[Opening Records for the exercise section]

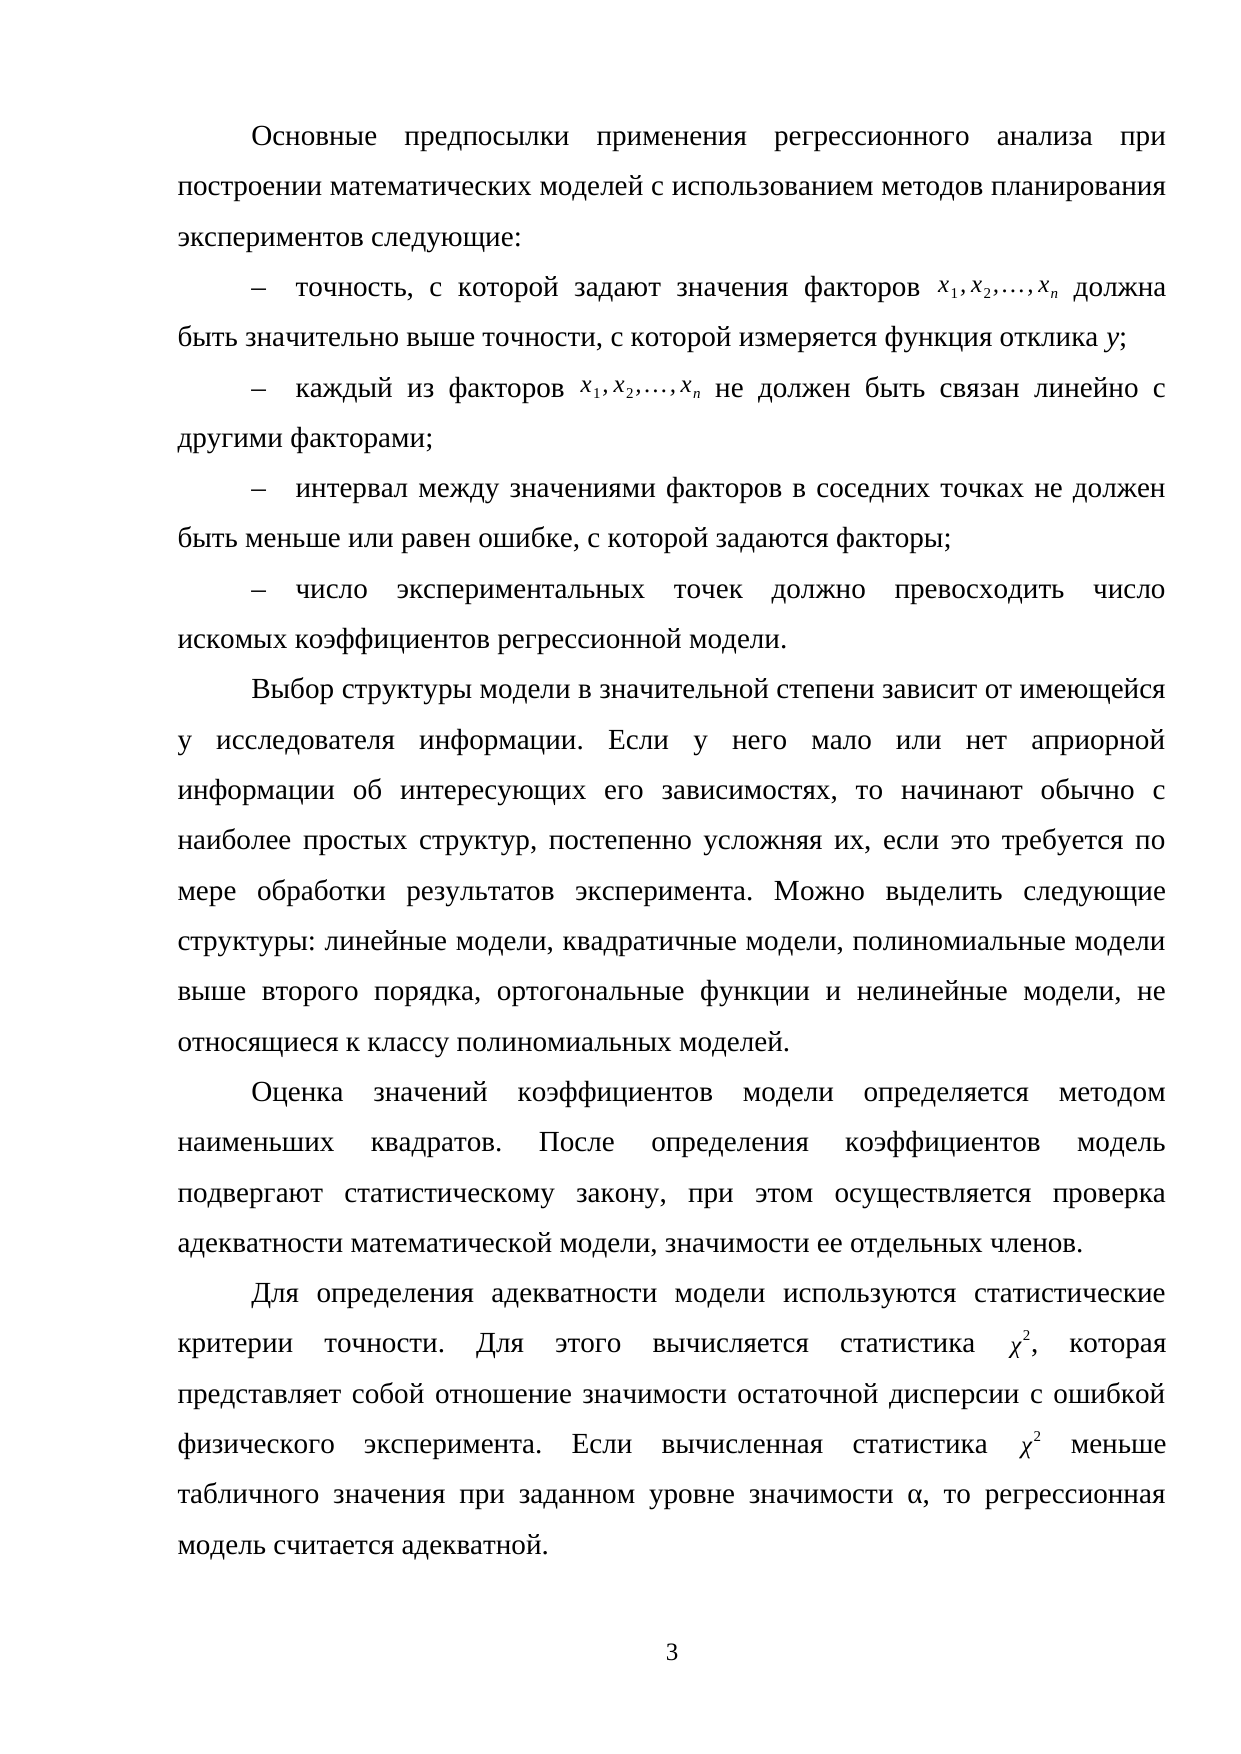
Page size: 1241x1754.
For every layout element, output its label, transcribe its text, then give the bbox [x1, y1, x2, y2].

list интервал между значениями факторов в соседних точках не должен быть меньше или равен ошибке, с которой задаются факторы; [177, 470, 1166, 554]
list каждый из факторов не должен быть связан линейно с другими факторами; [177, 370, 1166, 453]
text Для определения адекватности модели используются статистические критерии точности. Для этого вычисляется статистика , которая представляет собой отношение значимости остаточной дисперсии с ошибкой физического эксперимента. Если вычисленная статистика меньше табличного значения при заданном уровне значимости α, то регрессионная модель считается адекватной. [177, 1275, 1166, 1560]
list число экспериментальных точек должно превосходить число искомых коэффициентов регрессионной модели. [177, 571, 1166, 655]
text Основные предпосылки применения регрессионного анализа при построении математических моделей с использованием методов планирования экспериментов следующие: [177, 118, 1166, 252]
text Выбор структуры модели в значительной степени зависит от имеющейся у исследователя информации. Если у него мало или нет априорной информации об интересующих его зависимостях, то начинают обычно с наиболее простых структур, постепенно усложняя их, если это требуется по мере обработки результатов эксперимента. Можно выделить следующие структуры: линейные модели, квадратичные модели, полиномиальные модели выше второго порядка, ортогональные функции и нелинейные модели, не относящиеся к классу полиномиальных моделей. [177, 672, 1166, 1057]
text Оценка значений коэффициентов модели определяется методом наименьших квадратов. После определения коэффициентов модель подвергают статистическому закону, при этом осуществляется проверка адекватности математической модели, значимости ее отдельных членов. [177, 1074, 1166, 1258]
list точность, с которой задают значения факторов должна быть значительно выше точности, с которой измеряется функция отклика у; [177, 269, 1166, 353]
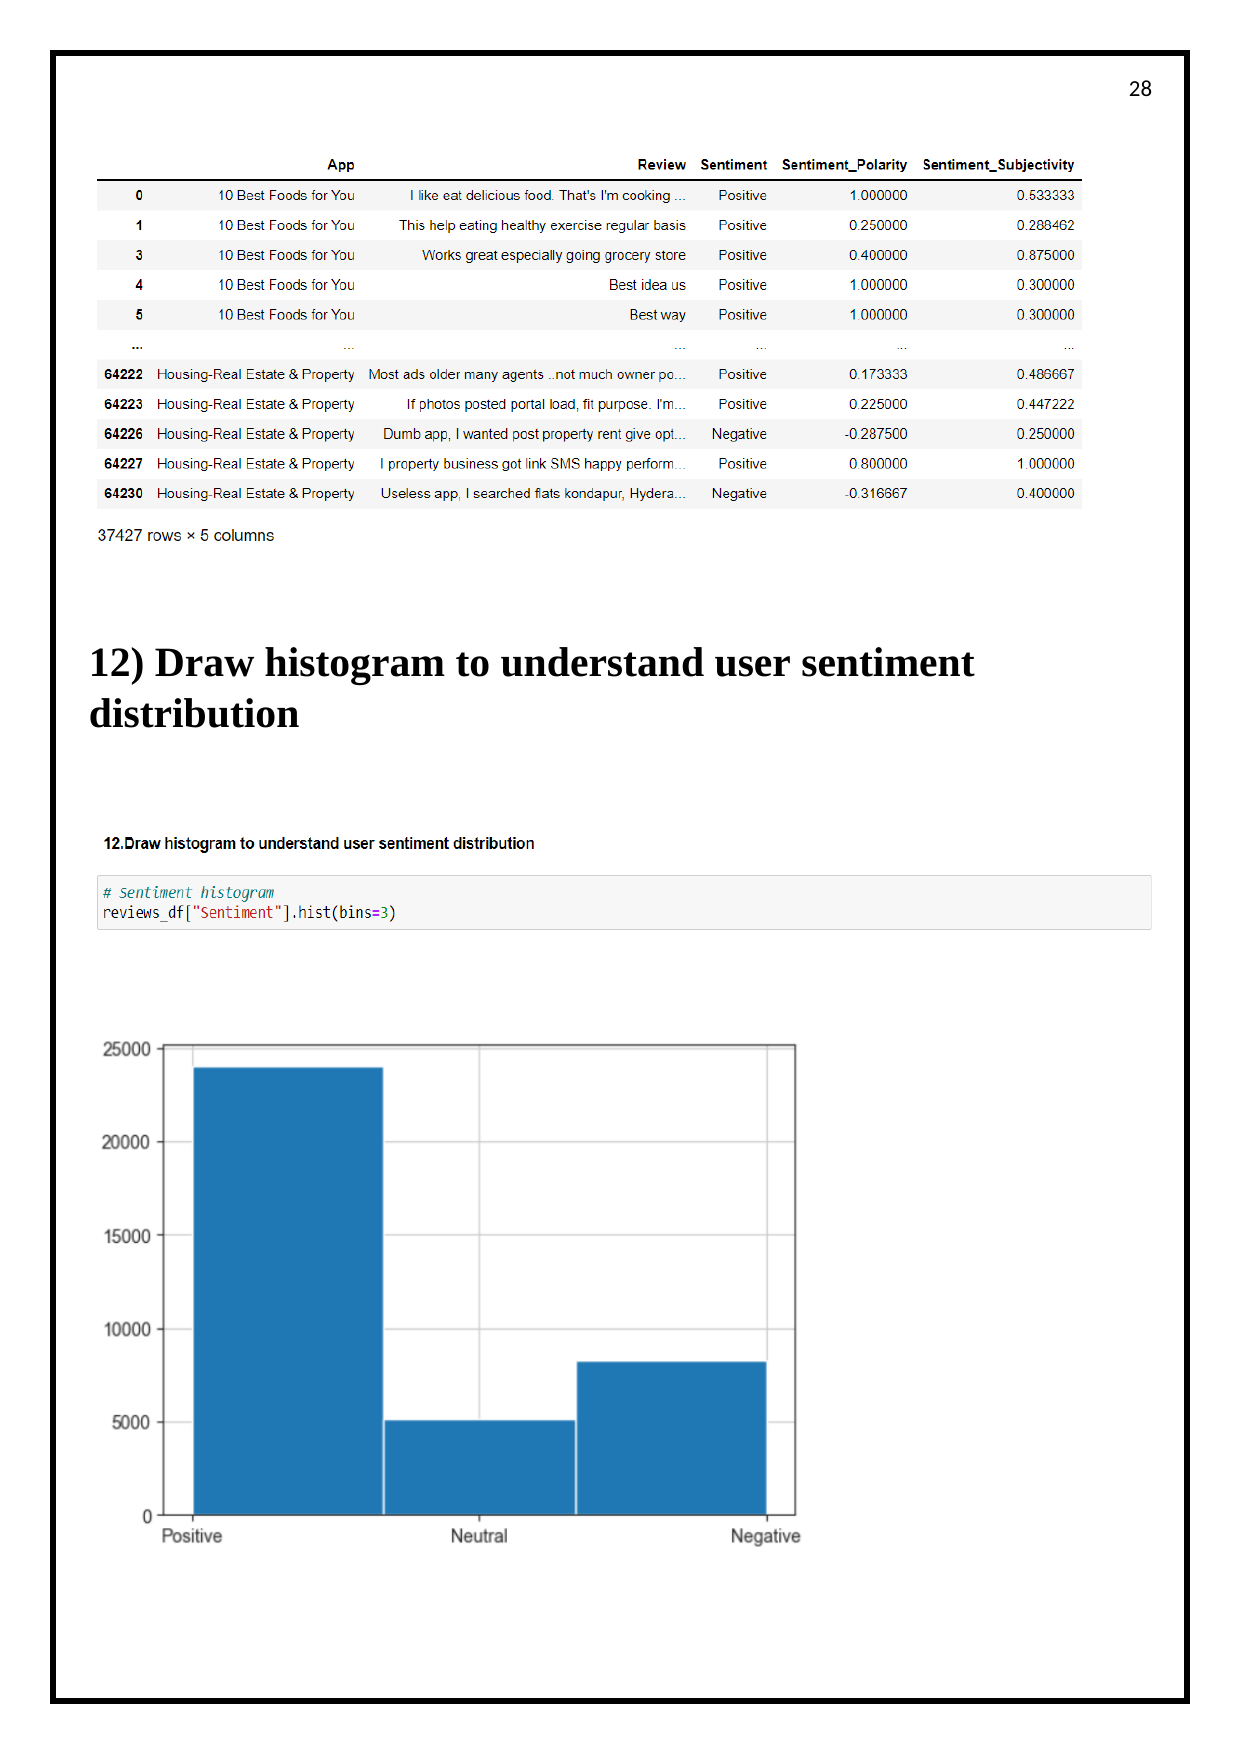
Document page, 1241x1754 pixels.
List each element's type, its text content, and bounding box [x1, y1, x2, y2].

[Closing Records for the exercise section]

**What to work on:**
Each line from the one holding "Document page, 1241x1754 pixels." to the end of the data above goes into the answer exactly as written, and no other line does.

**Reply:**
Document page, 1241x1754 pixels.
List each element's type, its text content, and bounding box [x1, y1, x2, y2].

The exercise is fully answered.